> Task prompt
How many lines in the data hold the string "ventilated"? State the number alone.

Page images and extracted text:
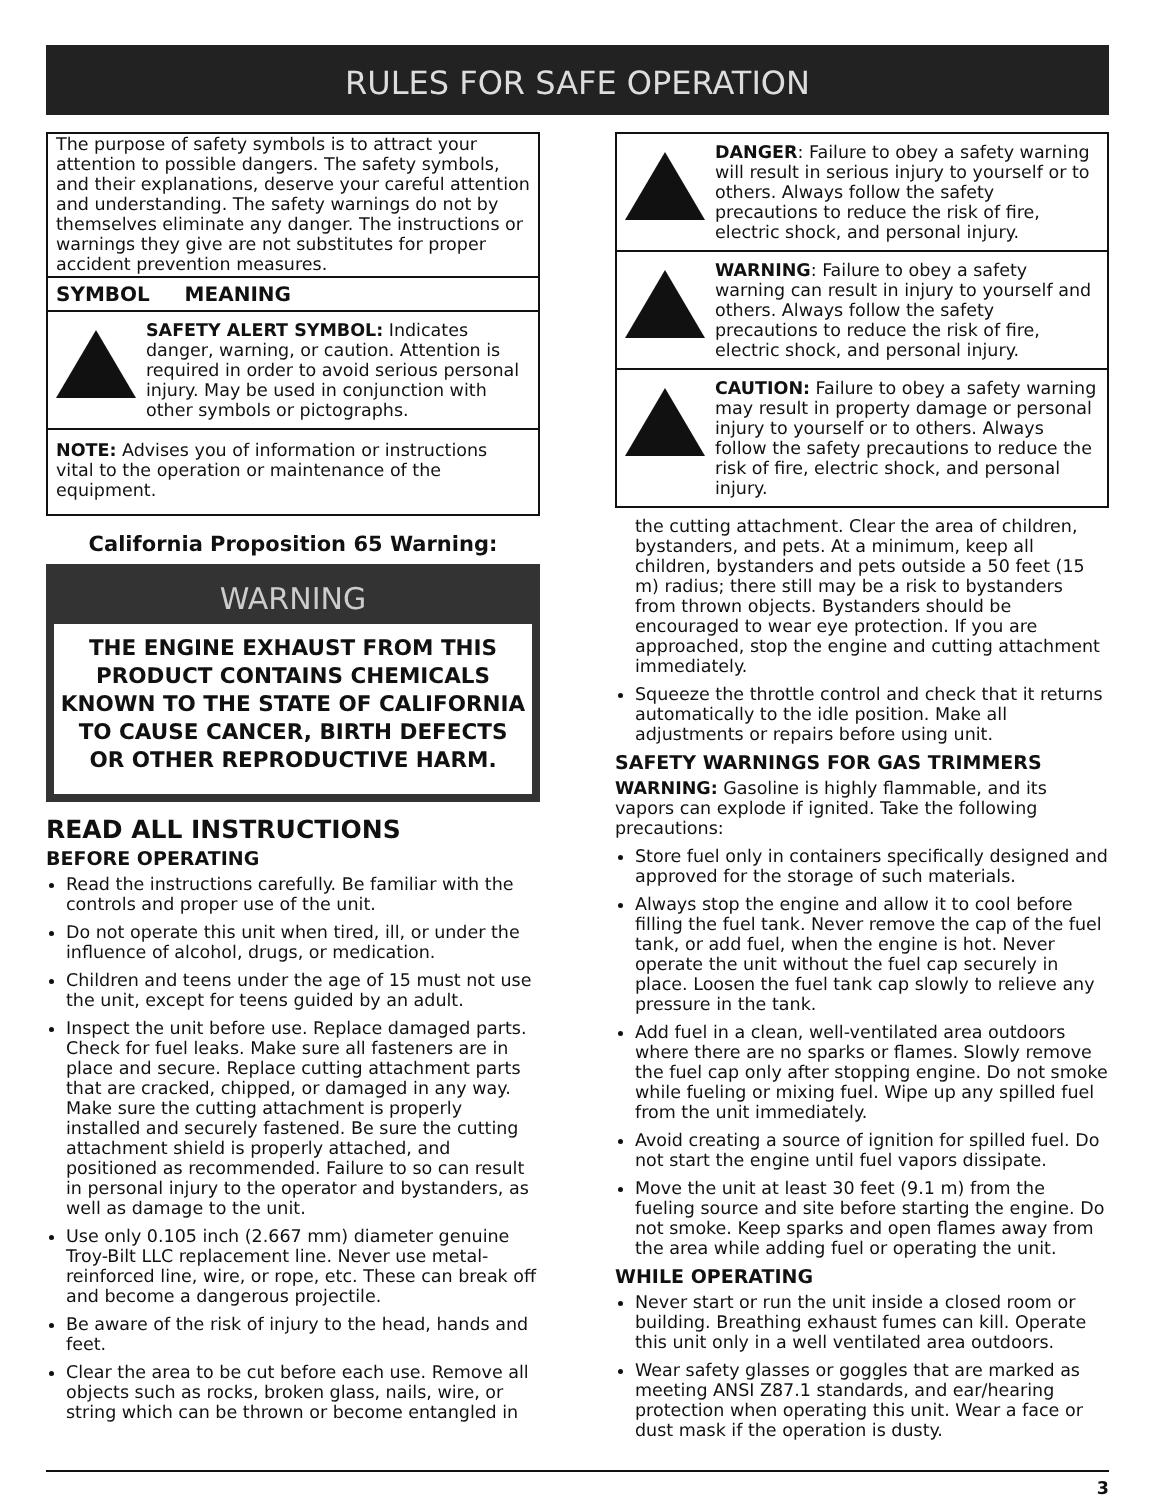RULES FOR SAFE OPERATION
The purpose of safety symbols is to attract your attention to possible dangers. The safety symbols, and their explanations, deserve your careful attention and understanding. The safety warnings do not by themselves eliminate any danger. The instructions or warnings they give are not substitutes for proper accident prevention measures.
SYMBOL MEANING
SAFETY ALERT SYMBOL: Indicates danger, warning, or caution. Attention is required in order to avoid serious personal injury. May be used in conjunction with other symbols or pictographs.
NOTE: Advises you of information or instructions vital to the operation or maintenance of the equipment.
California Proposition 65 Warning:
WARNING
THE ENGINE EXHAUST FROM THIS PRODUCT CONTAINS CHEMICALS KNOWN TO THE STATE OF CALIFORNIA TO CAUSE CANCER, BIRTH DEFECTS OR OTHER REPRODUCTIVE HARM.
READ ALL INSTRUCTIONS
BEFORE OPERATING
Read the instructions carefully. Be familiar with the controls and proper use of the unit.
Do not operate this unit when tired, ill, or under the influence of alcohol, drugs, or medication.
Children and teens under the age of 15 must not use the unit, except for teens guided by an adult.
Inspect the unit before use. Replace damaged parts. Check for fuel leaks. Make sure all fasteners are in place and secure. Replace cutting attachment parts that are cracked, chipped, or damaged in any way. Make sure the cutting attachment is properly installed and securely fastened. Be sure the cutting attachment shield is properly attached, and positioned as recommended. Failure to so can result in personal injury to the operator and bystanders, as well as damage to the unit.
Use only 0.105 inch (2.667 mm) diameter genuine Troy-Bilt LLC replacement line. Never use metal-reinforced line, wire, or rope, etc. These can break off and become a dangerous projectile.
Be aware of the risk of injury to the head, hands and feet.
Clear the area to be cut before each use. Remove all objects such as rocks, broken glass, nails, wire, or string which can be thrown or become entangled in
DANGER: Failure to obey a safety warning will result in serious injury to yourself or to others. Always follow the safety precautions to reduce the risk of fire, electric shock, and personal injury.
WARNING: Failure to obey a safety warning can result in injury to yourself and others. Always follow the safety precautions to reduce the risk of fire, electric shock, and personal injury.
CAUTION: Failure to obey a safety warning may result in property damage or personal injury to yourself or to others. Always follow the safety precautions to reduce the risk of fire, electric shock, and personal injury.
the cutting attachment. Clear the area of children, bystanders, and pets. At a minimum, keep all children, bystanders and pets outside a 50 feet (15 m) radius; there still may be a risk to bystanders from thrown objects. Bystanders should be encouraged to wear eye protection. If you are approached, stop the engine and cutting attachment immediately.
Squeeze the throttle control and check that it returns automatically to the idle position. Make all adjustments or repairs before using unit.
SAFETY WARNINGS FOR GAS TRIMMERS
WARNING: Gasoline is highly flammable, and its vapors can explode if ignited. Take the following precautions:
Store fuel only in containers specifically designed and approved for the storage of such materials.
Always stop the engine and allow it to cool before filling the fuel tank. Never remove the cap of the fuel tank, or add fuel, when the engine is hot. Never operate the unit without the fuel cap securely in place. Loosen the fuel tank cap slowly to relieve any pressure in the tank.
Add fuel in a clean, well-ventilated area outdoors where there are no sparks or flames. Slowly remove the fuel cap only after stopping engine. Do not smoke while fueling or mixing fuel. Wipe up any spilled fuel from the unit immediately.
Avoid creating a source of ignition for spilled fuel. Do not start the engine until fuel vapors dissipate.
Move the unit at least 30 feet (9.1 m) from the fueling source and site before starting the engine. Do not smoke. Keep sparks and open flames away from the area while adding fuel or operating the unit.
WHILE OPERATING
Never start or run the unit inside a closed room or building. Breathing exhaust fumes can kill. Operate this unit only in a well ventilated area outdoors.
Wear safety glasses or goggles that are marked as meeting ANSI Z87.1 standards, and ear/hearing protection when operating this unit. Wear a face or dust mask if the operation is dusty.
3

> Response for this exercise
2